Here is my finished easel for Mesa Verde. I think it will work, but the proof will be on the mesa top. (click on photo to enlarge)

You can see how it's attached in the back. I just took my tripod the the hardware store and matched up a "t-nut", drilled a hole in a piece of lattice, inserted the nut and glued and nailed the lattice to a piece of luan, which is lighweight and strong. I had a metal banding strap that had a lot of holes already in it, so I screwed that over my t-nut, as it seemed like is would have worked itself out with a lot of use. It's not going anywhere now. I like the fact that I can tilt the canvas to almost any angle using the tripod head.

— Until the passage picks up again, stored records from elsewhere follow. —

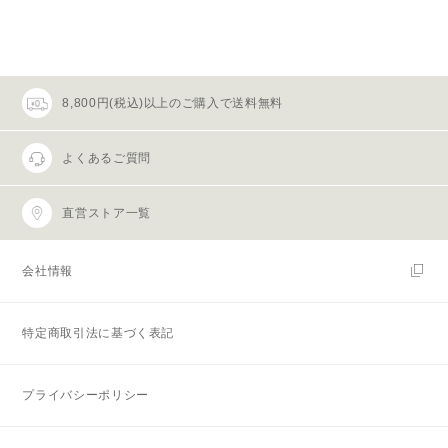
8,800円(税込)以上のご購入で送料無料
よくあるご質問
直営ストア一覧
会社情報
特定商取引法に基づく表記
プライバシーポリシー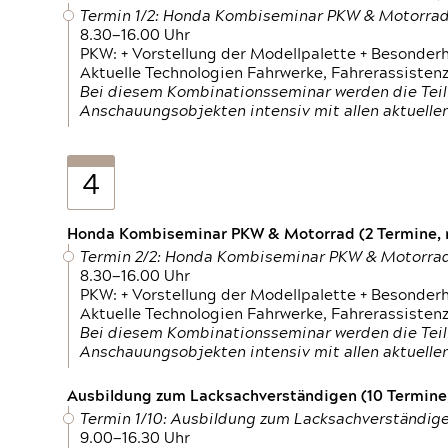
Termin 1/2: Honda Kombiseminar PKW & Motorra
8.30—16.00 Uhr
PKW: + Vorstellung der Modellpalette + Besonder
Aktuelle Technologien Fahrwerke, Fahrerassistenz
Bei diesem Kombinationsseminar werden die Teil
Anschauungsobjekten intensiv mit allen aktuell
4
Honda Kombiseminar PKW & Motorrad (2 Termine, n
Termin 2/2: Honda Kombiseminar PKW & Motorra
8.30—16.00 Uhr
PKW: + Vorstellung der Modellpalette + Besonder
Aktuelle Technologien Fahrwerke, Fahrerassistenz
Bei diesem Kombinationsseminar werden die Teil
Anschauungsobjekten intensiv mit allen aktuell
Ausbildung zum Lacksachverständigen (10 Termine,
Termin 1/10: Ausbildung zum Lacksachverständig
9.00—16.30 Uhr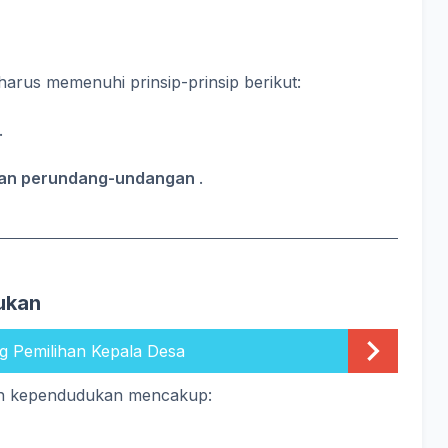
harus memenuhi prinsip-prinsip berikut:
.
ran perundang-undangan
.
ukan
g Pemilihan Kepala Desa
n kependudukan mencakup: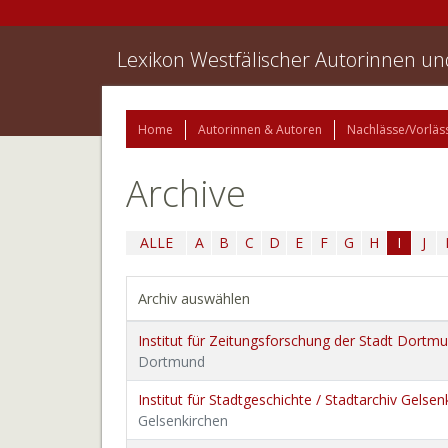
Lexikon Westfälischer Autorinnen u
Home
Autorinnen & Autoren
Nachlässe/Vorläs
Archive
ALLE
A
B
C
D
E
F
G
H
I
J
Archiv auswählen
Institut für Zeitungsforschung der Stadt Dortm
Dortmund
Institut für Stadtgeschichte / Stadtarchiv Gelsen
Gelsenkirchen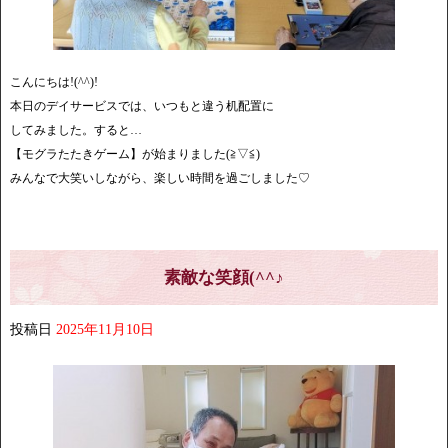
こんにちは!(^^)!
本日のデイサービスでは、いつもと違う机配置に
してみました。すると…
【モグラたたきゲーム】が始まりました(≧▽≦)
みんなで大笑いしながら、楽しい時間を過ごしました♡
素敵な笑顔(^^♪
投稿日
2025年11月10日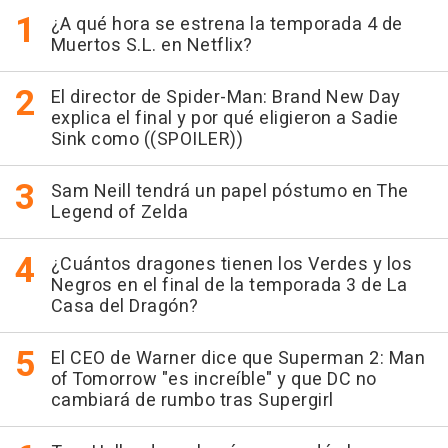
¿A qué hora se estrena la temporada 4 de
Muertos S.L. en Netflix?
El director de Spider-Man: Brand New Day
explica el final y por qué eligieron a Sadie
Sink como ((SPOILER))
Sam Neill tendrá un papel póstumo en The
Legend of Zelda
¿Cuántos dragones tienen los Verdes y los
Negros en el final de la temporada 3 de La
Casa del Dragón?
El CEO de Warner dice que Superman 2: Man
of Tomorrow "es increíble" y que DC no
cambiará de rumbo tras Supergirl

I then varnished the whole board, to make it waterproof and less likely to warp. I'm going to use big clips to attach my canvas. I think it will work best with canvas paper or board, but any configuration of canvas holder could be used by attaching the t-nut to it.

I added a shelf holder inspired by one for sale for $54. Mine is a lot rougher, but cheaper!

Friday, May 9, 2008

Nice paint at the Providence Art Club

I caught a couple of good shows yesterday at the Providence Art Club. I went to see an old RISD teacher of mine Dean Richardson's work. I enjoyed the lushness of the paint, although I found the spirit of them as opaque as he seemed to me, a 21 year old transfer student, as a teacher.
In the other gallery (in the old art supply store "Oakes on the Hill" where I spent many days trying to earn my way back to art school) I was taken with the work of Melissa Brown.

I was not surprised to see by her statement that her images are based on nature, as I think the best abstractions are. Both through May 16th.

Wednesday, May 7, 2008

Art supplies to go...

Here is another travel set I've made up for watercolors. I used a small cigar tin, but it also works well with a metal CD case, like the kind AOL used to send out way back when. I cut off the ends of the paint brushes, and stuck a little velcro on the handles and on the box so they don't move around and get bent bristles. A sliver of a flat sponge is also held on with velcro. This set will easily fit in a pocket, just add water and a small watercolor pad!

I've also made up 10 charcoal sets for the class I am going to teach in Mesa Verde. Each has soft, med and hard charcoal pencils, some soft vine charcoal, 3 kinds of erasers, a blade for sharpening, clips and some wipes for getting the charcoal off your hands after class. After all, charcoal drawing is a dirty business.

My tripod easel is coming along. I found t-nuts that fit the mounting bolt at the hardware store, and have attached one to a lightweight board, which I will mount to the tripod head. I think it just may work, and will post photos of it when finished. It should be pretty light and portable, more so than any of the travel easels I've owned or looked at.

Sunday, May 4, 2008

Packing for Mesa Verde

This is the kit I've come up with for my Mesa Verde paintings. I'm going to try using a new product, acrylic "Interactive" paints by Chroma. I think they'll be more practical to travel with than oils, even though I never liked acrylics. These have a nice satin finish though, not plasticy at all, and can be wet down and reworked for about a day. I used an old cigar box and filled film canisters with my colors (If you go to a photo lab, they'll probably be happy to give you all you want and if you can find the canisters with the clear tops it makes it easy to find your colors) If the paint dries around the lids, it peels right off. I put a pack of palette paper in the lid.

Now I'm trying to rig up the perfect lightweight easel. I'm probably going to go with a modified tripod.

Friday, May 2, 2008


I'll be flying into Denver on my way to Mesa Verde in May, and since the park is over 7 hours from the airport I'm going to stay overnight with some long lost cousins just south of Denver. That gave me good motivation to finally scan photos from a shoebox full of negatives of the Hodge family from the 30s and 40s so I can make CDs to distribute when I arrive.

I'm really intrigued with discovering "lost" images from the past, and there was something magical about opening up the negative image and hitting the "invert" button to see the positive image appear. I don't know who some of these people were, but the patriachs should be able to clear some of that up.

You can see that my interest in images of crashed airplanes was inherited!